To further evaluate the separability of PCA-transformed features, t-SNE was used to visualize the five-dimensional feature space, as shown in
Figure 19. The visualization reveals distinct clustering for each class: bearing faults (2) formed a compact and isolated cluster in the right region, while the normal (0) and rotor fault (1) classes were well separated in the upper and lower regions, respectively. These results demonstrate that the five-dimensional PCA features offer strong discriminative power, supporting the 99.80% classification accuracy.
4.4. Discussion of Results
The performance summary of the three methods is presented in
Table 8. The raw time-domain signal method achieved an accuracy of 90.6%, but it showed clear limitations, including frequent misclassifications between normal and rotor fault conditions and a low recall rate for bearing faults. The FFT combined with statistical feature extraction improved performance, as mutual information analysis identified the mean, variance, and median as more informative features than skewness and kurtosis. Using only the high-contribution statistical features, this method reached 99.8% accuracy, with just two misclassifications. The FFT + PCA approach outperformed all other methods, achieving the highest classification accuracy of 99.9% while significantly reducing input dimensionality. By selecting a 29% explained variance ratio based on performance criteria, the method reduced feature dimensions from 60 to 5, maintaining excellent diagnostic performance with only one misclassification.
The raw time-domain input with 24,000 nodes required approximately 384,000 parameters in the first fully connected layer alone. In contrast, the FFT + statistical features (Case A), with only 100 nodes, required about 1600 parameters, a roughly 238-fold reduction. This reduction proportionally decreased the number of multiply–accumulate operations, resulting in a substantial decrease in both computational cost and memory usage. Beyond improving training efficiency, this dimensionality reduction also helped mitigate the risk of overfitting associated with high-dimensional inputs. An alternative approach for directly processing raw time-domain signals, while reducing computational load and effectively capturing local features, is the use of 1D-CNNs.

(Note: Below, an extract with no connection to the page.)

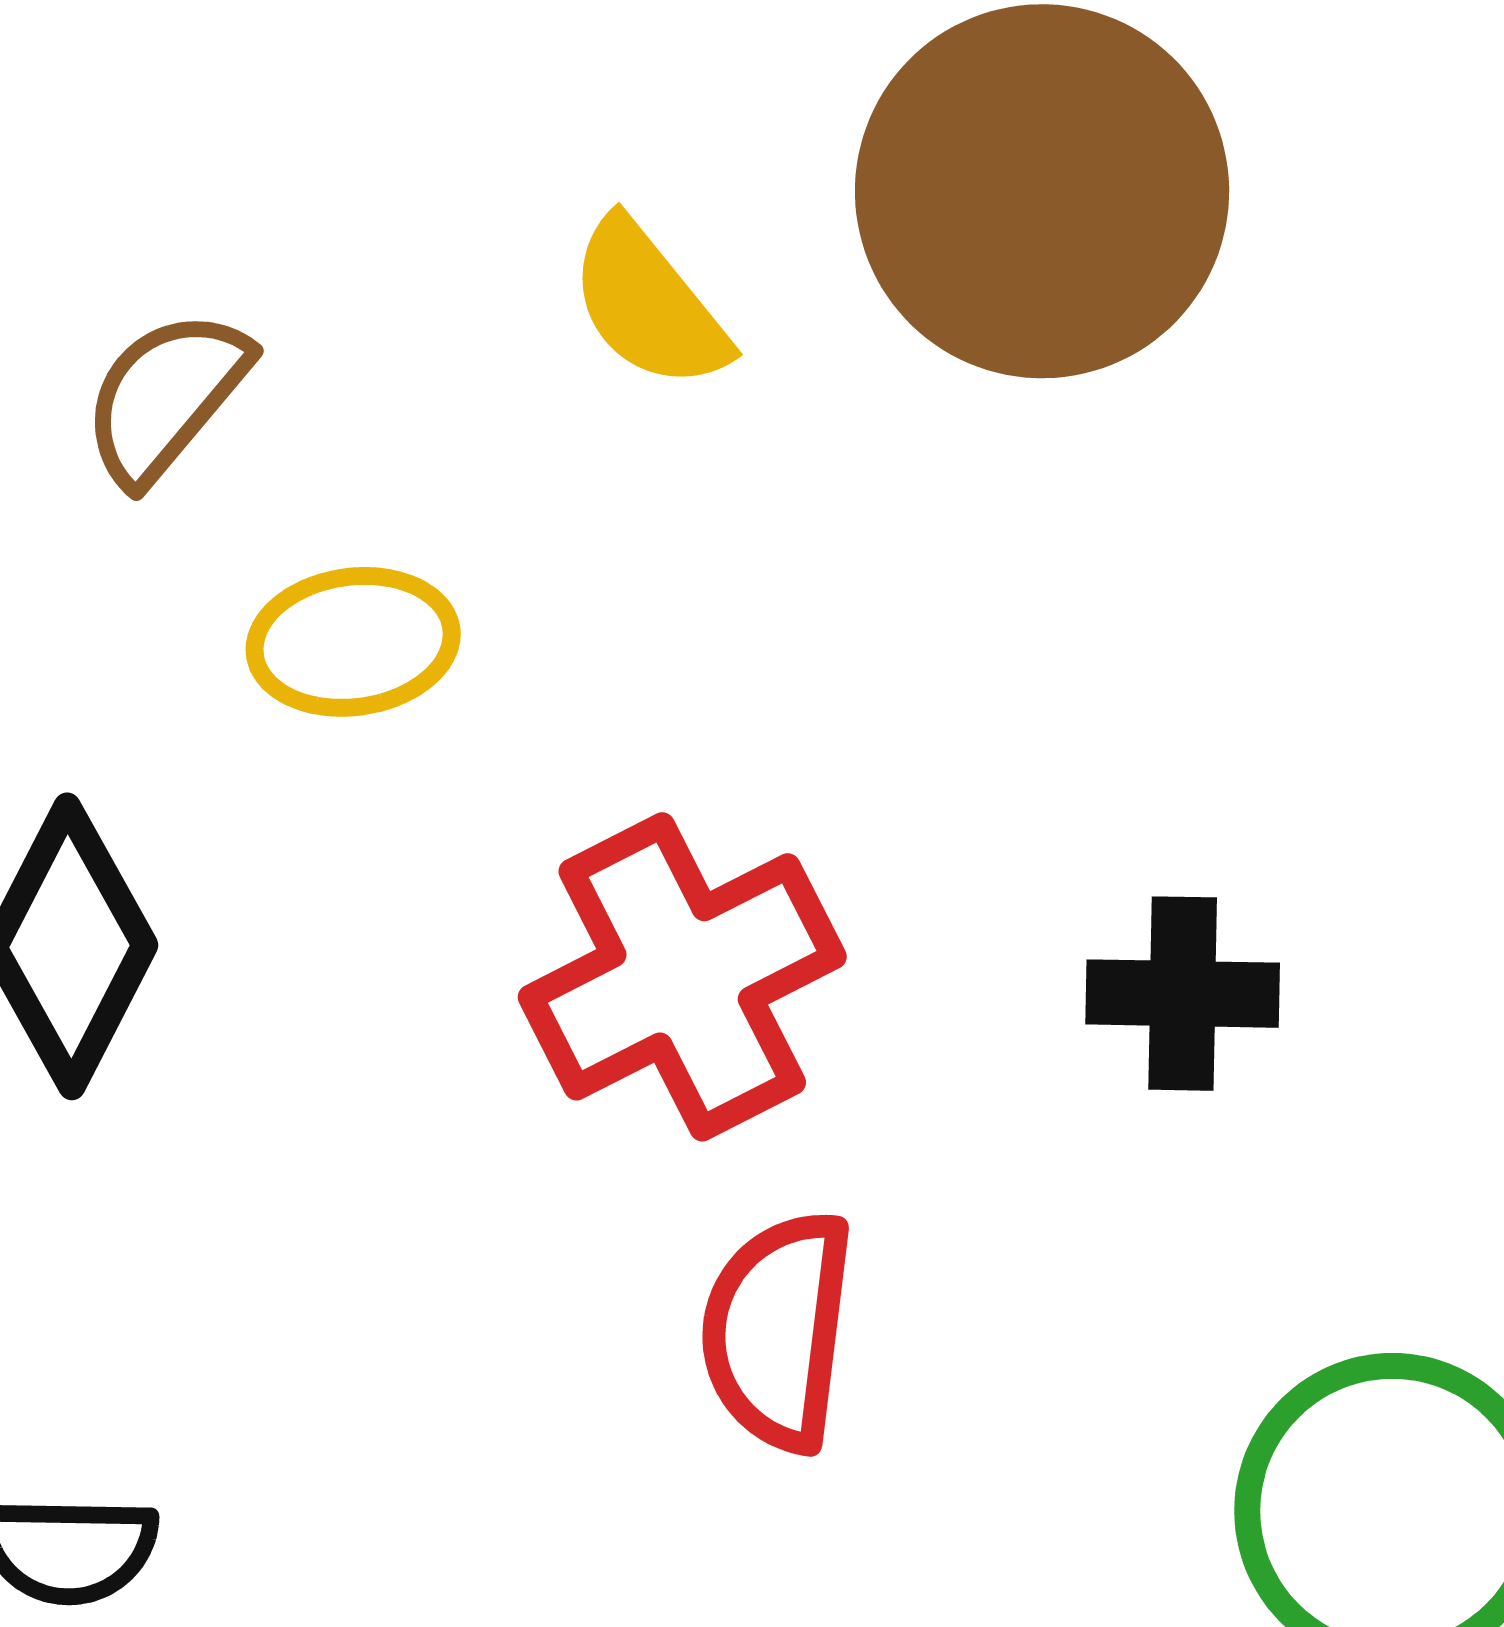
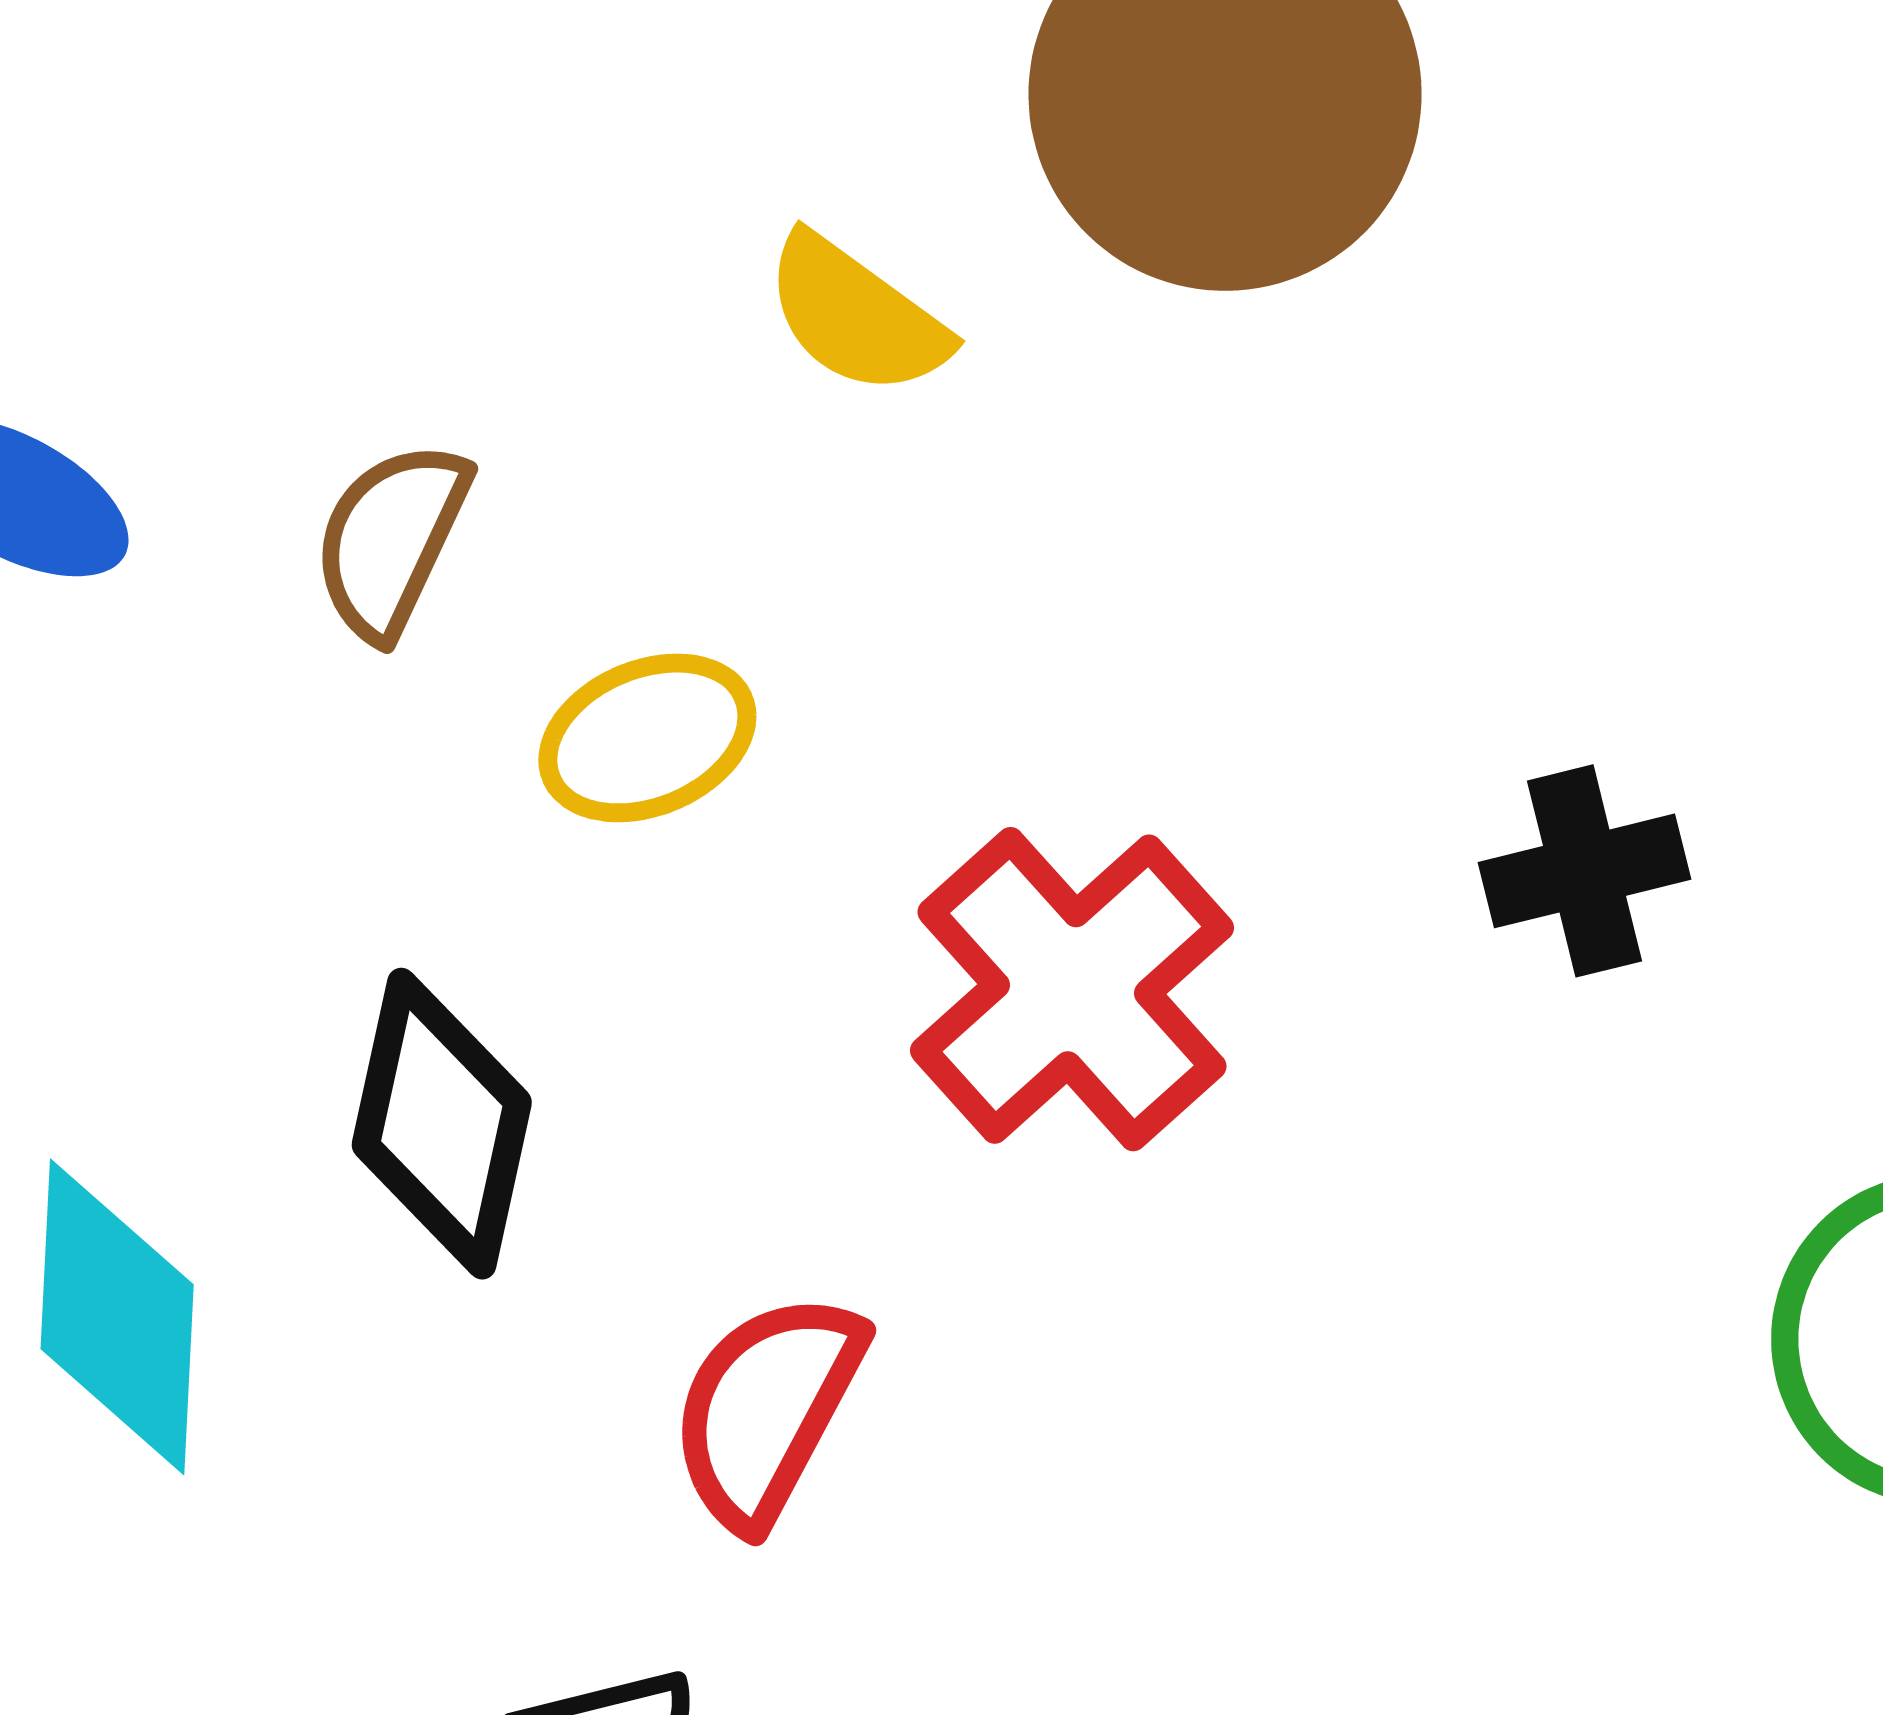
red semicircle: (778, 1331) -> (767, 1409), moved, turned 36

To quantitatively validate the practicality of using low-cost sensors and lightweight models,
Table 9 compares key deployment-related metrics—parameter count, MACs per sample, and average inference time—across different feature extraction methods. The inference times reported here represent pure forward-pass latency (excluding preprocessing) and were measured with a batch size of 1 under identical hardware conditions. All three input methods achieved inference times of approximately 0.6 ms, confirming their suitability for real-time diagnosis. However, despite the substantial reduction in parameter count and MAC operations, inference times remained similar because fixed overheads, such as framework calls, memory access, and data loading, dominated the overall latency. This is a well-known characteristic of lightweight models, where differences in computational complexity are not directly reflected in inference time.
From a computational standpoint, the FFT + PCA method achieved a dramatic 99.93% reduction in both parameter count (384,179 → 259) and MACs (384,152 → 232). This highlights its advantage in reducing model size and computational demand while maintaining real-time diagnostic capability, as demonstrated by the inference time results.